13 minute read

All Agents Report Back to Me: Monitoring AI Agents with Chat

I use agents all day, every day. The tools and models keep getting better, but the management experience is still cumbersome - especially if you use different tools and different models on different machines. I’m regularly running multiple Claude Code sessions on different boxes, plus Windsurf (with Claude) and Cline (with Qwen running on my Mac Studio). We get a powerful lot of work done, but I need to keep swapping between machines to check on progress and steer the agents.

Claude Code, Windsurf and Cline each have an agent view where you can monitor activity across agents. But that’s only the agents in that tool on that machine. I wanted a universal agent status portal. Which sounds a lot like a chat room.

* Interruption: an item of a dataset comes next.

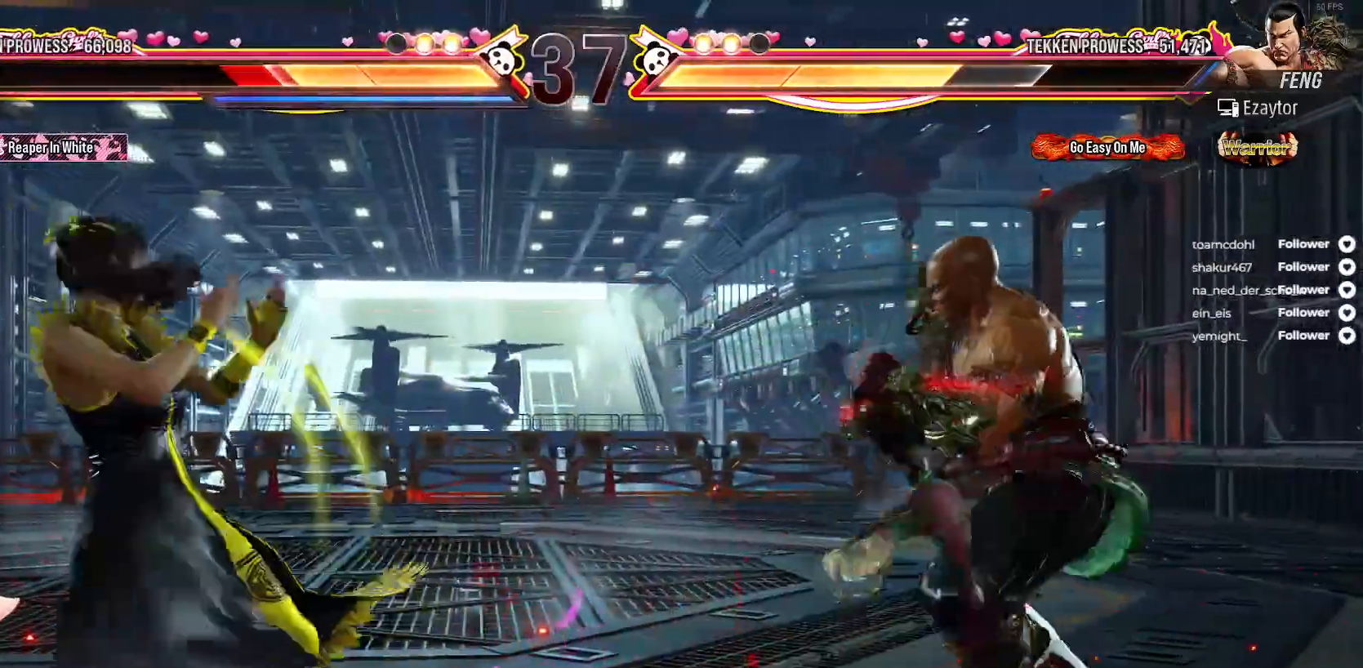
{"buttons": [], "right_stick": "center", "events": [[83, "R2", "up"], [233, "DPAD_LEFT", "up"]]}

The chat room idea works really nicely. You can kick off a long session - implementing a feature, monitoring a deployment, running a performance test - and tell the agent to use a skill to post updates to a discussion on the chat server. Each agent gets their own ID and each task gets its own discussion, so you can watch everything go from a central machine. Or when you leave the office for the evening, you can check in all those remote agents on your phone.

This post walks through the setup: a lightweight Rocket.Chat server running on my internal network that every agent posts to, plus a skill that wraps it so any agent can create a discussion, post updates, and take instructions back. The whole thing is in a reference repo on GitHub:

sixeyed/agent-chat

Quickstart

There’s a demo folder in the repo that stands up the whole stack - ingress, cert-manager, MongoDB and Rocket.Chat - on a local k3d cluster. You’ll need this installed to try it:

It deploys the exact same Rocket.Chat chart as production, with a local-friendly values overlay:

git clone https://github.com/sixeyed/agent-chat
cd agent-chat/demo
./up.sh          # or ./up.ps1 if you prefer PowerShell

The first run takes a few minutes while it pulls the images and runs Rocket.Chat’s first-boot migration. When it’s done it prints your connection details - the web UI at https://rocketchat.localtest.me (log in as admin / demo1234), the agent endpoint at http://localhost:8099, and the RC_* environment variables you paste into your agent’s shell to wire up the post-chat skill.

Ask an agent to post its progress, watch the discussion show up under #agent with a live unread badge, and when you’re done run ./down.sh to delete the cluster and all the demo data. The rest of this post explains what’s actually going on under that one command.

Why a self-hosted chat server

The chat server is a good fit. It’s the interface we humans already use to coordinate work. You’ve got multiple users, multiple threads, unread badges, web and mobile apps that push notifications. But agents post status that could leak all sorts of interesting details - so you don’t want that flowing through a third-party setup like Slack or Teams.

Rocket.Chat gives you all the features out of the box, and it’s open source so you can run it on your network. That keeps the data on the LAN and it means you own auth. Each agent has its own user account with clearly defined permissions, and they use access tokens to post to the REST API. If anything goes awry - say an agent posts a load of system credentials without thinking - that information is still private. If the agent’s chat account somehow gets compromised, the attack radius is super small and you can rotate the token or delete the account.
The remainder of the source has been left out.